Data items:
* Start *
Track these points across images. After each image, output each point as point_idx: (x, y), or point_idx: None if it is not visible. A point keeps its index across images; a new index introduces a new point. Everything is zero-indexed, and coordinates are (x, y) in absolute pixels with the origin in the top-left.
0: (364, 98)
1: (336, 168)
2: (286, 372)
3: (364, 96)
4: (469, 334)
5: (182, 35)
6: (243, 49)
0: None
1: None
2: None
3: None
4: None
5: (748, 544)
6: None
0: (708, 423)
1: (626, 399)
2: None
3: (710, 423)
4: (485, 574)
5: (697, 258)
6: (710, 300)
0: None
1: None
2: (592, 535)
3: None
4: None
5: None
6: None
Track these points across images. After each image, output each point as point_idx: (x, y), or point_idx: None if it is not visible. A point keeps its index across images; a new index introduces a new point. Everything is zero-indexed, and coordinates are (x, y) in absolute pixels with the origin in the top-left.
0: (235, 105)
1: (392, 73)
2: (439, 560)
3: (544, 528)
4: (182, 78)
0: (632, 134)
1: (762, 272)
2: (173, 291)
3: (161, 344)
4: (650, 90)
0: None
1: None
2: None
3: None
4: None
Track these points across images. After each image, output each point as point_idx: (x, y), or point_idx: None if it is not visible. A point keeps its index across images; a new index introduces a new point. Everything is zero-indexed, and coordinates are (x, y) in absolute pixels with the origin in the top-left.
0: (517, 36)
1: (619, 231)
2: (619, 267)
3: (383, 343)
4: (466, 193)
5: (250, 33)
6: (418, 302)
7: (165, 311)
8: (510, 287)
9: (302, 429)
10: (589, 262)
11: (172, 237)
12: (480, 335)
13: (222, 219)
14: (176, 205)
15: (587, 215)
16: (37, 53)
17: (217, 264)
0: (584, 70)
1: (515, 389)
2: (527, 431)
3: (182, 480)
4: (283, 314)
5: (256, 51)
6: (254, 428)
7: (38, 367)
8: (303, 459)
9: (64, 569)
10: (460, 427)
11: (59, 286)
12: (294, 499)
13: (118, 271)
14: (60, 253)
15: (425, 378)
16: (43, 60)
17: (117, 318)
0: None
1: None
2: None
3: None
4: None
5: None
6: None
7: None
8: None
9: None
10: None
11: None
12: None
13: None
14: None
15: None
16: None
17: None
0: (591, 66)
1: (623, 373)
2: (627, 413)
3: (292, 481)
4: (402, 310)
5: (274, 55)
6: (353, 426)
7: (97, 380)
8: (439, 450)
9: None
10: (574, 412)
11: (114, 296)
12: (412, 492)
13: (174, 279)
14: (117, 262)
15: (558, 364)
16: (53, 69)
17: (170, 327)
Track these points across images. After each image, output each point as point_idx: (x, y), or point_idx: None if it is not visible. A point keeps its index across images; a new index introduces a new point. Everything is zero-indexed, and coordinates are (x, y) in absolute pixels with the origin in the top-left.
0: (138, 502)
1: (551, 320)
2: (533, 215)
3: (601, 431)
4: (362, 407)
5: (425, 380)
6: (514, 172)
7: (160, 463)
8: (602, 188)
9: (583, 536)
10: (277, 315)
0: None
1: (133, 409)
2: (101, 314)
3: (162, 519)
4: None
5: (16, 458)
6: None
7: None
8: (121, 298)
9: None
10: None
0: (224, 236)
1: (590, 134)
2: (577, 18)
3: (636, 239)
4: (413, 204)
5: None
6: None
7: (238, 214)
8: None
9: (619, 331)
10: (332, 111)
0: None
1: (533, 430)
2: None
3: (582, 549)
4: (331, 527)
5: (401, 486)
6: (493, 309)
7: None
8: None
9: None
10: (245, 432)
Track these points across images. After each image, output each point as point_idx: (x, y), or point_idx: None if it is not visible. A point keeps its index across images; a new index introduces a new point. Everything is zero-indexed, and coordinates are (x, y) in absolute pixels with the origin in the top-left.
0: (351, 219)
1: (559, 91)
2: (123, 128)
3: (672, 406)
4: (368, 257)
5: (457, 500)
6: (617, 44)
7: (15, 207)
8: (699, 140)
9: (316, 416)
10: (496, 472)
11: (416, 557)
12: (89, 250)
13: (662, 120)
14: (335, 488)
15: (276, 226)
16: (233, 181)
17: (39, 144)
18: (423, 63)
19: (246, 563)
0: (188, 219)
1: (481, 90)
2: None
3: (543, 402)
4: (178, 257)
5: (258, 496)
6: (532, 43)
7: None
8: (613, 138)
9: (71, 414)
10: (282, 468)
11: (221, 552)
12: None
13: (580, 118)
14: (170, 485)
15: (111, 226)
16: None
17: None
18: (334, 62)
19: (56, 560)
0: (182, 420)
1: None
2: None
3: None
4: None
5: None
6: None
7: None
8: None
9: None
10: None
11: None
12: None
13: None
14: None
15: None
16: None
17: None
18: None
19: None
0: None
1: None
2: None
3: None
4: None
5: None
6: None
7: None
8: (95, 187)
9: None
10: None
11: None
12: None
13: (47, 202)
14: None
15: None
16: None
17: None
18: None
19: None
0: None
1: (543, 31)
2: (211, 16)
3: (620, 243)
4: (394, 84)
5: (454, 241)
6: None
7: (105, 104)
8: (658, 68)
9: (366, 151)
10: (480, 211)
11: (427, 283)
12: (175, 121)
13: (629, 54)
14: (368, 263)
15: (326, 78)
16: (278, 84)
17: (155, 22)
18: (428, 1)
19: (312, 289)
* End *
Work to be completed =
Can you put the lines of the material, from its start through the line containing "3: (364, 96)", into a JSON list of strings, one string per line and with blank lines left out?

Result of the exercise =
[
  "Track these points across images. After each image, output each point as point_idx: (x, y), or point_idx: None if it is not visible. A point keeps its index across images; a new index introduces a new point. Everything is zero-indexed, and coordinates are (x, y) in absolute pixels with the origin in the top-left.",
  "0: (364, 98)",
  "1: (336, 168)",
  "2: (286, 372)",
  "3: (364, 96)"
]